C. T. : Resituer l'événement dans un contexte plus global apporte un éclairage intéressant. Dans ces situations particulières, on observe souvent, dans les mois qui ont précédé l'accident, une dégradation du rapport au travail. Les salariés évoquent des conflits avec le management ou les collègues, qui engendrent un état de stress chronique. Or nous savons que ces états de stress entraînent des inflammations. Ils altèrent également la capacité d'intégrer les événements dans une continuité biographique. On se retrouve alors devant un tableau évoquant un stress post-traumatique pouvant réclamer une prise en charge spécialisée et qui, à mon sens, exige une analyse relevant de la clinique médicale du travail. Celle-ci est importante, car elle permet d'aider le salarié à penser ce qu'il a vécu dans son travail, à entrevoir des actions pour un possible retour en emploi et à donner sens à l'événement, en l'inscrivant dans sa propre histoire.
Qu'est-ce que cette analyse apporte à votre diagnostic ?

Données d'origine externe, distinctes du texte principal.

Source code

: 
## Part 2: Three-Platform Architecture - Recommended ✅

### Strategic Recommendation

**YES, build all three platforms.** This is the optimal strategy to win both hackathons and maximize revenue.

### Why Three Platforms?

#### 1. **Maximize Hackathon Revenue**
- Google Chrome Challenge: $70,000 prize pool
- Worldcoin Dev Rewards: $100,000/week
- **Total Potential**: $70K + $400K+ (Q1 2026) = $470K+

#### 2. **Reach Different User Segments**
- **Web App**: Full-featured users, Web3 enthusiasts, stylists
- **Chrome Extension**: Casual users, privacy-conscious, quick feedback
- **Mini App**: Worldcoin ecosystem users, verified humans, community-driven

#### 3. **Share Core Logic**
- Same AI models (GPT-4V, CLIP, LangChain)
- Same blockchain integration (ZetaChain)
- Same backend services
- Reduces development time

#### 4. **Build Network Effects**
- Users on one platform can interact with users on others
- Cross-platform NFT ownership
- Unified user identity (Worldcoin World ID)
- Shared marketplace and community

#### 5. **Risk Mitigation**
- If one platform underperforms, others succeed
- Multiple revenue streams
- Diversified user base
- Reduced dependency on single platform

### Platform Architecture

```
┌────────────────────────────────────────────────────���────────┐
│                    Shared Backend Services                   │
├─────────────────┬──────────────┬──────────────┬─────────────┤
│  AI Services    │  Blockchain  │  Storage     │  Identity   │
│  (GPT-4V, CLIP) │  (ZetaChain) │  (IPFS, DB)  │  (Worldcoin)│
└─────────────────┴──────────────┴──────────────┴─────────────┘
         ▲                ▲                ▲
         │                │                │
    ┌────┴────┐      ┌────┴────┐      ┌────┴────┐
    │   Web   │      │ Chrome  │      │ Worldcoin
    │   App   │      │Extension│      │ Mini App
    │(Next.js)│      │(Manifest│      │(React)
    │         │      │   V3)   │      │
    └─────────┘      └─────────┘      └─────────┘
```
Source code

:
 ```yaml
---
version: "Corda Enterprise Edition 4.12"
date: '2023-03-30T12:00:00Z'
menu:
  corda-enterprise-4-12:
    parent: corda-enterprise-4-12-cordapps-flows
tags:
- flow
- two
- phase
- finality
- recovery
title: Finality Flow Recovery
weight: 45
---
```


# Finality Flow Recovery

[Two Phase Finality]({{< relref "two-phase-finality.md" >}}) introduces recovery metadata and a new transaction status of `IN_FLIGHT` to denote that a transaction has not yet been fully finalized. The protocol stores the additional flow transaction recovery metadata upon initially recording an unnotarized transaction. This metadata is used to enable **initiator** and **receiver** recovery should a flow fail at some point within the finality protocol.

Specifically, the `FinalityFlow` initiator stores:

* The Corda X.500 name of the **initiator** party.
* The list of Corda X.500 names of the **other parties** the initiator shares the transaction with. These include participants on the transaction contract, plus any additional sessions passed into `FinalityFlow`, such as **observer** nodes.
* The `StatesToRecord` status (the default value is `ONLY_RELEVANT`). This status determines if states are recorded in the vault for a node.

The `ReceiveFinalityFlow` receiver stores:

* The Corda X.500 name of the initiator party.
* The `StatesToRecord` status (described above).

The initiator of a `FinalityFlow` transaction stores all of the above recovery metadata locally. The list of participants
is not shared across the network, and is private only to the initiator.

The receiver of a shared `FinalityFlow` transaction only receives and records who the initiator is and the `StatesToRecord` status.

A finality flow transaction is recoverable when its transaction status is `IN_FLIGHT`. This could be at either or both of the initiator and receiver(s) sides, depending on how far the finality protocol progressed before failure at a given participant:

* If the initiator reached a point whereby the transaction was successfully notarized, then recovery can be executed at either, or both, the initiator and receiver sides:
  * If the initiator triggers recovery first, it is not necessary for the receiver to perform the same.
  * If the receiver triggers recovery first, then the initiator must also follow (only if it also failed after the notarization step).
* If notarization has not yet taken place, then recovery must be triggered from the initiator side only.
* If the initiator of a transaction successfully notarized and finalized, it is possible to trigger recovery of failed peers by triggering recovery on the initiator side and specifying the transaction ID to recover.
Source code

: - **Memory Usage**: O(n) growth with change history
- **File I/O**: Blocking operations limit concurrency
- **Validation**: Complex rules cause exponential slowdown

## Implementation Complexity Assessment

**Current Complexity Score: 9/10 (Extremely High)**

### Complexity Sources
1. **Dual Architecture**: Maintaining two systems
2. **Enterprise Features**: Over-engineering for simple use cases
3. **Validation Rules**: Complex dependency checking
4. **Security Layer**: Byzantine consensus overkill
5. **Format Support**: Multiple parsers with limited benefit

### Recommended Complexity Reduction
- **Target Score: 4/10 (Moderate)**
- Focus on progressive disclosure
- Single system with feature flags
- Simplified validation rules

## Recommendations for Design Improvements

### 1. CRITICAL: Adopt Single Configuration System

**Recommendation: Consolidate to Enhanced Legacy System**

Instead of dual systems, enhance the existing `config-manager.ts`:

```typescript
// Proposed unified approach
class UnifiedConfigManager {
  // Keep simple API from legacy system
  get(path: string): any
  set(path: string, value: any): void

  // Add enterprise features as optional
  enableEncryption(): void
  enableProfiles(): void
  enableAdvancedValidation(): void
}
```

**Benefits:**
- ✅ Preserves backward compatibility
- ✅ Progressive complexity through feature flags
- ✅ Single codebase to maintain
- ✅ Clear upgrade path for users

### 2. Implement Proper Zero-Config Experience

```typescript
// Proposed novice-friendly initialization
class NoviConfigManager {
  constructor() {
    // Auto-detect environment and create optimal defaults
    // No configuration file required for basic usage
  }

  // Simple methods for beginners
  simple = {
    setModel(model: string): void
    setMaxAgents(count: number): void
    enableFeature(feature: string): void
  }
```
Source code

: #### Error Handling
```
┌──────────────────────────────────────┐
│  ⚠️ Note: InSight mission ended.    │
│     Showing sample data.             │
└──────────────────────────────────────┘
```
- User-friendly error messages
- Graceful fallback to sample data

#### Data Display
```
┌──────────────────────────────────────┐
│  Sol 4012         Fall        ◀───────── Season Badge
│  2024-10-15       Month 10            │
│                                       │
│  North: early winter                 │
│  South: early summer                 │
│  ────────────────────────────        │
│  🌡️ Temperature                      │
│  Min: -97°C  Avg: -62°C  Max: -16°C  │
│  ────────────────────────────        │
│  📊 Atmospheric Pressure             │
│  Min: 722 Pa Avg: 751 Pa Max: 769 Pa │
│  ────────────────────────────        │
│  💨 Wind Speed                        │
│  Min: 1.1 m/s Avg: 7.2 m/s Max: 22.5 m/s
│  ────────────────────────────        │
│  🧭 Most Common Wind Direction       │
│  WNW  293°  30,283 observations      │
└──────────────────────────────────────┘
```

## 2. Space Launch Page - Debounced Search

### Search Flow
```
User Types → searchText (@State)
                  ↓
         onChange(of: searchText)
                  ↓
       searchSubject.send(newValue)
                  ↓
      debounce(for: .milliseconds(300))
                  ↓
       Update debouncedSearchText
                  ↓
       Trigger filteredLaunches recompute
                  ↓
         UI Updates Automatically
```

C. T. : L'analyse clinique de l'activité est d'abord destinée à soutenir le salarié, la personne souffrante. Avec cette démarche, le médecin du travail est aussi mieux armé pour argumenter auprès des directions sur les conditions de la reprise du travail. De même, nos préconisations gagnent en précision quand nous devons solliciter d'autres services susceptibles d'intervenir dans ces processus de reprise après un accident.